Text:
-----
The FBI applies circular reasoning to explain away the lack of even reasonable suspicion to pry into the private activities of 30,000 Americans who are not involved in crime in any way. The words “fishing expedition” come to mind, but the FBI’s spokesman chose a poultry metaphor to explain the agency’s position.
If agents had to wait for grounds to suspect a person of ill intent, said Joseph Billy Jr., the FBI's deputy assistant director for counterterrorism, they would already know what they want to find out with a national security letter. “It's all chicken and egg,” he said. “We're trying to determine if someone warrants scrutiny or doesn't.”
Like a funeral director presiding at the death of our civil rights, Mr. Billy is at pains to assure us that the FBI applies strict bureaucratic protocols when violating the Fourth Amendment Rights of all Americans.
Innocent Americans, he said, “should take comfort at least knowing that it is done under a great deal of investigative care, oversight, within the parameters of the law.”
I did say the NSLs were useless, correct? As the Gospel says, “By their fruits ye shall know them.” Well, NSLs have produced no fruit except the invasion of privacy:
As the Justice Department prepared congressional testimony this year, FBI headquarters searched for examples that would show how expanded surveillance powers made a difference. Michael Mason, who runs the Washington field office and has the rank of assistant FBI director, found no ready answer.“I' d love to have a made-for-Hollywood story, but I don't have one,” Mason said. “I am not even sure such an example exists.”
Of course, dispensing with a need for probable cause or reasonable suspicion to believe that an investigative subject is involved in criminal activity eliminates a lot of impediments to investigation, like knowing what you’re investigating. The current investigative approach allows agents to work on non-crimes while the murder of thousands of people in broad daylight in New York City on November 11, 2001 has provoked a war but remains an unsolved crime for which no one has been convicted outside of Germany, where a man is doing a twenty year term for conspiring to bomb the WTC. Of course, the agency has to look forward, trying to imagine new, undreamed of plots to unravel. Old crimes are so boring, and good people are hard to find, so it’s best to just allow them to have a field day opening new files on non-criminals for no reason at all.
A model request for a supervisor's signature, according to internal FBI guidelines, offers this one-sentence suggestion: “This subscriber information is being requested to determine the individuals or entities that the subject has been in contact with during the past six months.”
Defenders of NSLs use the tried and tested method of shifting the burden to the opponents to “show abuses” of the policy:
Sen. Pat Roberts (R-Kan.), chairman of the Senate Select Committee on Intelligence [said] “there has not been one substantiated allegation of abuse of these lawful intelligence tools.”
-----
Supplied data:
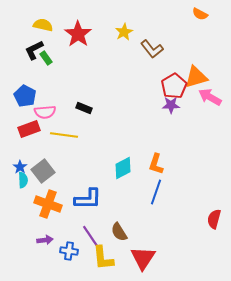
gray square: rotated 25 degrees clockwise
-----
Task:
Condense the paragraph of the text on national security letters that begins "If agents had to wait" into a shorter version that keeps its main facts.

Exercise output:
Joseph Billy Jr., the FBI's deputy assistant director for counterterrorism, said that if agents needed grounds to suspect ill intent first, they would already know what a national security letter is meant to find out. Calling it "all chicken and egg," he said the goal is to determine whether someone warrants scrutiny.